FOGLIO LAPIS - GIUGNO - 2021

 

I meno giovani non dimenticheranno mai quelle ore attorno al pozzo nei pressi di Frascati. Alfredo Rampi, sei anni, si lamentava dal fondo ma quando lo si raggiunse era troppo tardi. Da quell'imperdonabile fiasco organizzativo nacque il Dipartimento della Protezione civile

 

Aveva sei anni e soffriva di cuore, a settembre, prima dell'esordio scolastico, sarebbe stato operato. Quel giorno di giugno Alfredo Rampi attraversò i campi per raggiungere casa sua, a Vermicino nei pressi Frascati, ma a casa non arrivò mai. Cominciarono le affannose ricerche dei genitori, presto coadiuvati dai vicini. C'era un pozzo lungo il tragitto, ma era coperto da una lamiera e quindi si persero ore preziose ignorandolo: come poteva esservi caduto? Invece vi era proprio caduto, la lamiera l'avevano messa quando già il piccolo si contorceva nell'oscurità del cunicolo. Fu l'intuizione di un brigadiere di polizia a guidare l'azione di soccorso verso quel pozzo: Alfredo era proprio lì, una trentina di metri sotto, e rispondeva flebilmente a chi lo chiamava dall'alto.

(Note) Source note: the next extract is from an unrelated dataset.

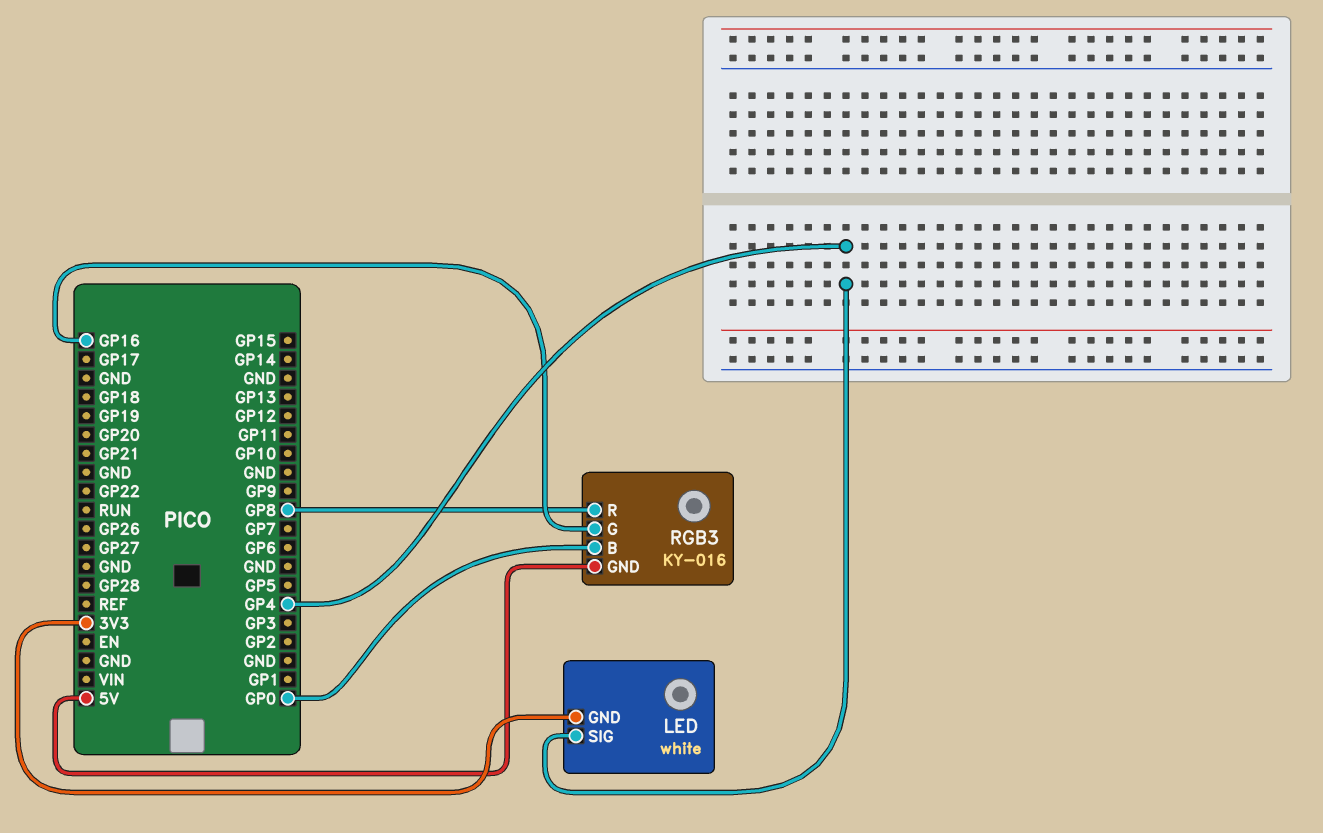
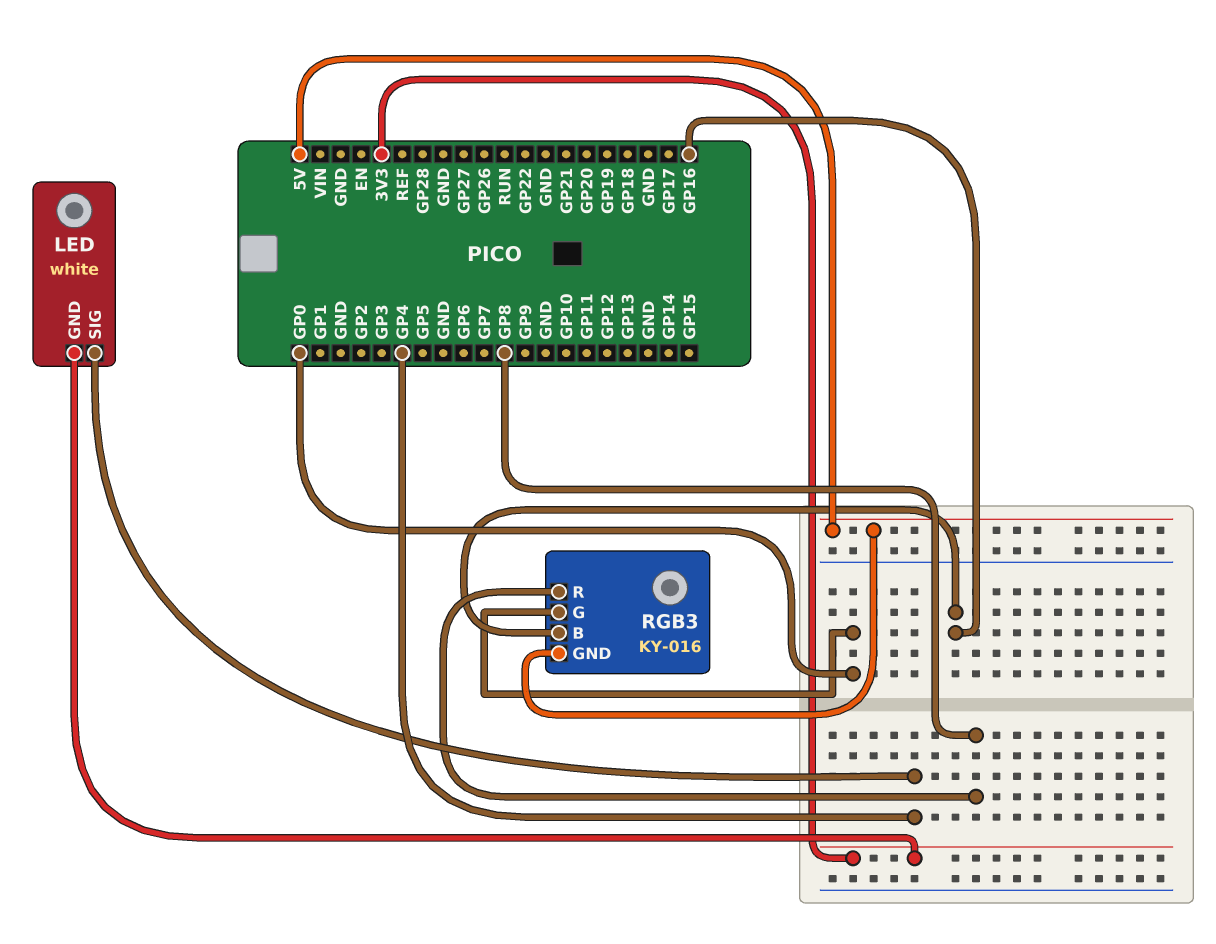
RGB3 pin B: GP0 -> GP16
RGB3 pin G: GP16 -> GP0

L'impresa si rivelò subito molto difficile: il pozzo era stretto e irregolare, provarono a calare una tavoletta legata a una fune ma si fermò su una sporgenza alcuni metri sopra di lui, bloccando la cavità. Qualche volontario di corporatura esile provò a scendere ma senza poter raggiungere Alfredo. Si decise di scavare un pozzo parallelo per poi arrivare al bambino intrappolato con un cunicolo orizzontale, ma la qualità del terreno, in parte friabile e in parte roccioso, ostacolò l'operazione. Occorrevano macchine più potenti, ma farle venire richiedeva tempo. Intanto attorno al pozzo si era radunata una folla che a sua volta ostacolava i soccorsi, potevano arrivare fino all'imboccatura. Cominciò una specie di macabra festa paesana, c'erano perfino i venditori ambulanti di bibite e panini.

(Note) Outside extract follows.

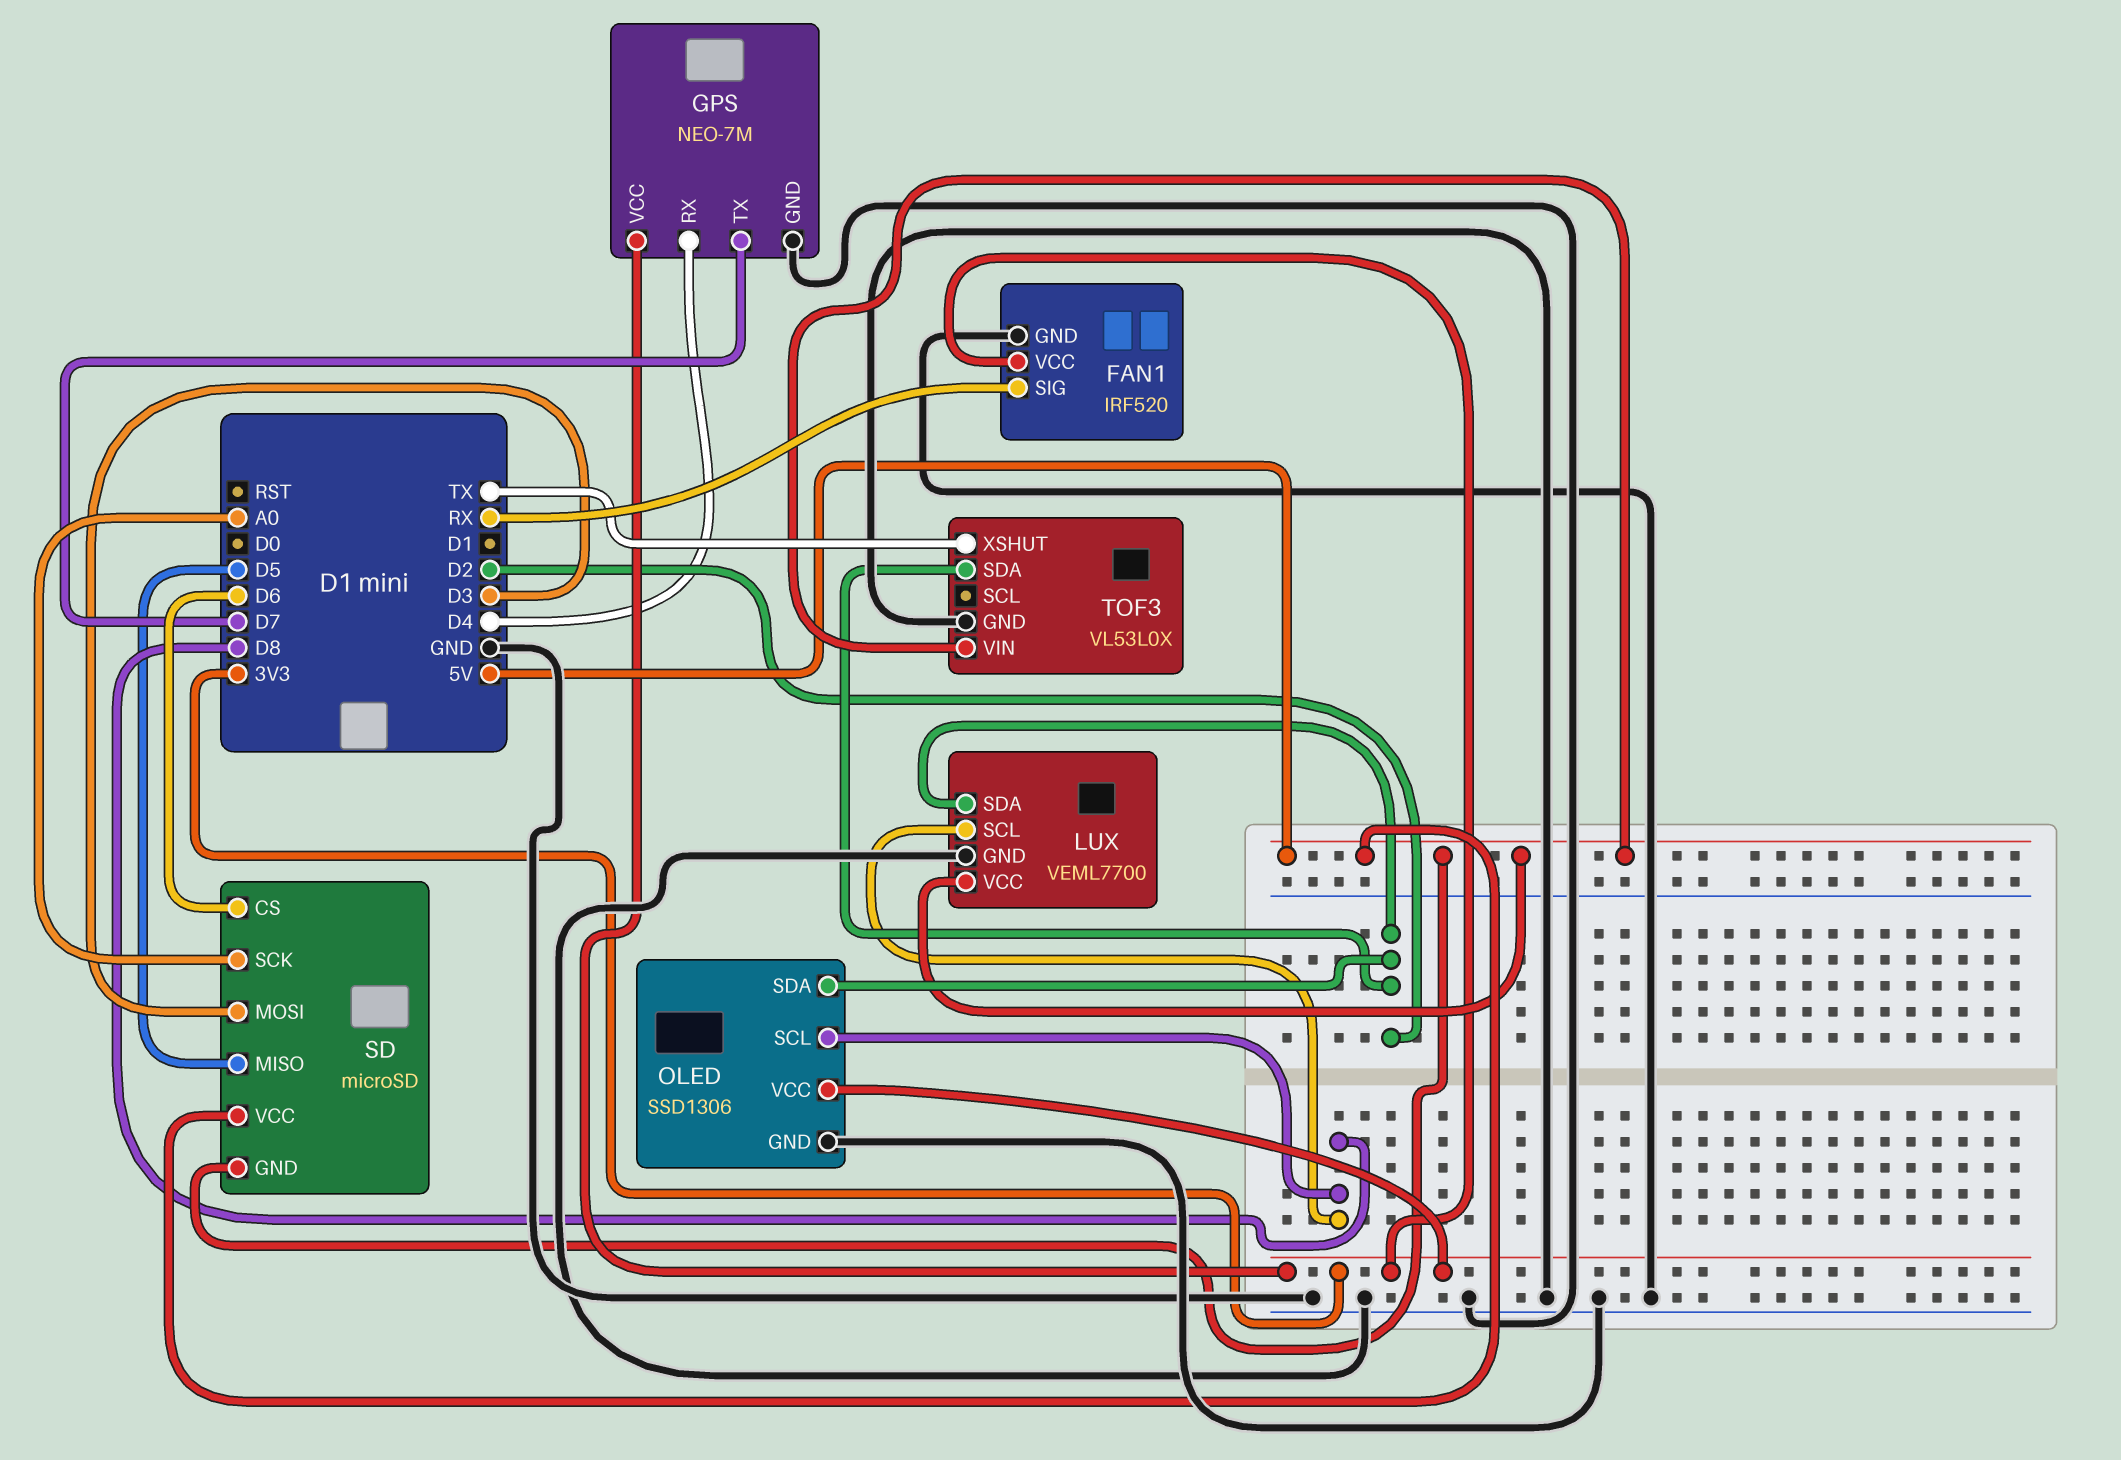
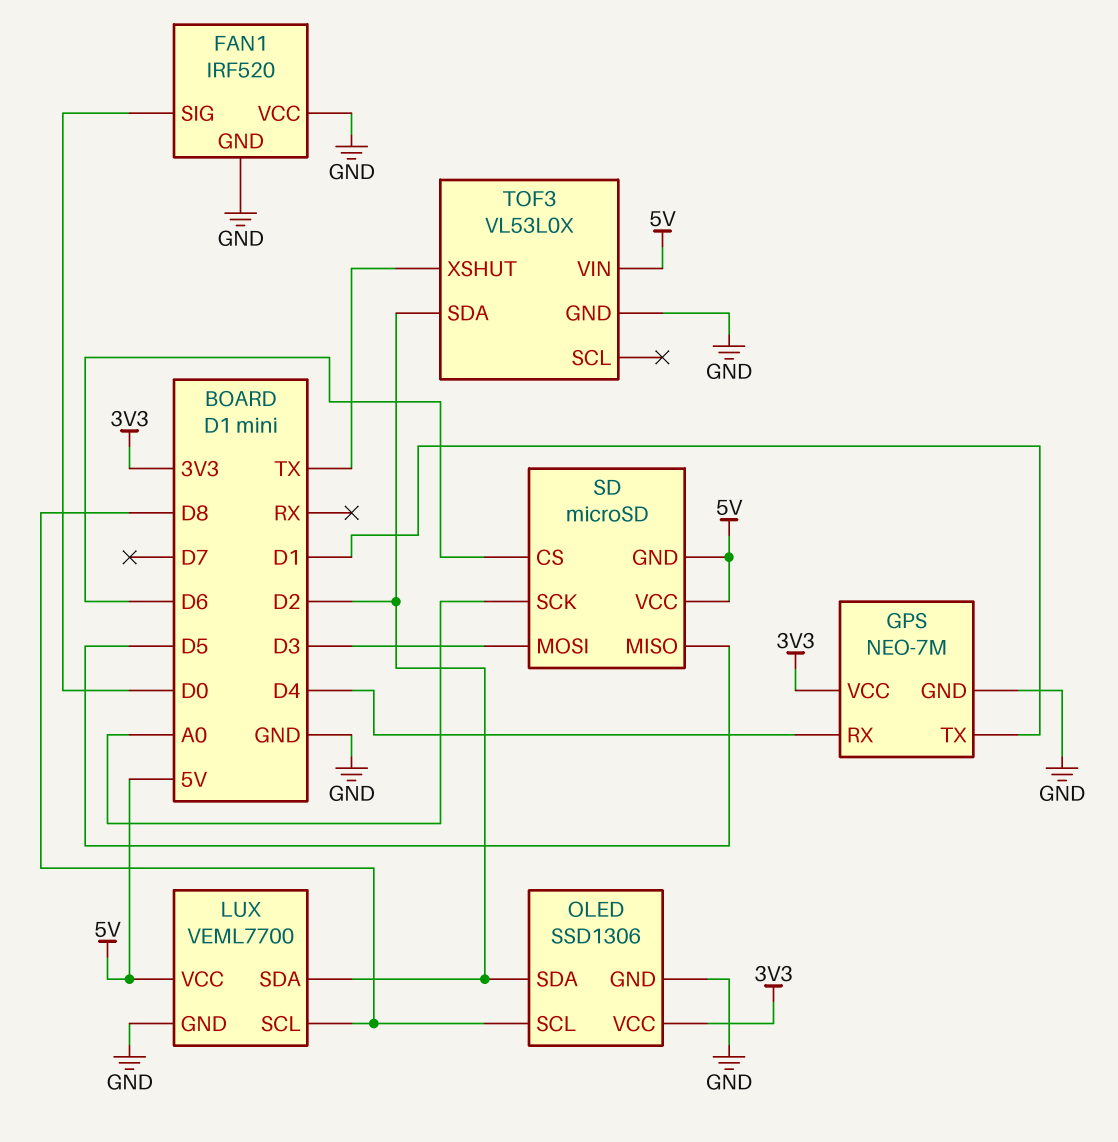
FAN1 pin SIG: RX -> D0
FAN1 pin VCC: 3V3 -> GND
GPS pin TX: D7 -> D1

Passavano le ore, si fece notte e poi ancora giorno, Alfredo si lamentava sempre più debolmente. I vigili del fuoco pomparono ossigeno nel pozzo per scongiurare il rischio di asfissia. Nel frattempo il piccolo era scivolato ancora più giù, fino a sessanta metri di profondità. Era arrivata la televisione e il caso era diventato nazionale. Una grande tragedia che gli italiani seguivano col fiato sospeso. Nelle ultime diciotto ore il dramma fu coperto da una telecronaca in diretta. Arrivò anche il presidente della repubblica Sandro Pertini che si trattenne sul posto l'intera seconda notte esprimendo la rabbia e la frustrazione di tutti. Quando finalmente un volontario raggiunse il piccolo non riuscì a imbracarlo e dovette risalire lasciandolo sul fondo. Ci provò anche un secondo soccorritore con lo stesso esito, il tempo incalzava e la disperazione ormai si era fatta strada. Poi giunse il fatidico momento di calare uno strumento che diede il terribile responso: il cuore di Alfredo, Alfredino come ormai era conosciuto da un capo all'altro del Paese, non batteva più. Il corpo fu refrigerato con l'immissione dall'alto di azoto liquido, e recuperato quasi un mese più tardi.

Quella vicenda turbò profondamente l'opinione pubblica mettendo a nudo una disarmante realtà: l'Italia non era attrezzata per far fronte a simili emergenze. Non solo, la gestione del caso era stata caotica e approssimativa, per esempio nessuno aveva pensato a transennare l'area attorno al pozzo, chiunque poteva premere, avvicinarsi, ostacolare i soccorsi. La tragedia e l'imperdonabile lutto ebbero almeno una ricaduta positiva: dal dibattito che infuriò nel Paese emerse una nuova istituzione, il Dipartimento della Protezione civile dotato di ampi poteri. Se fosse già esistito, in quel giugno del 1981, certamente attorno al pozzo si sarebbe fatto il vuoto, le macchine scavatrici sarebbero arrivate in tempo utile, la competenza avrebbe preso il posto dell'improvvisazione. Alfredo Rampi sarebbe stato estratto dal pozzo e tre mesi più tardi, dopo il risanamento chirurgico del suo piccolo cuore, avrebbe preso posto in un'aula di prima elementare, come allora si chiamava la scuola primaria.

                                                                      r. f. l.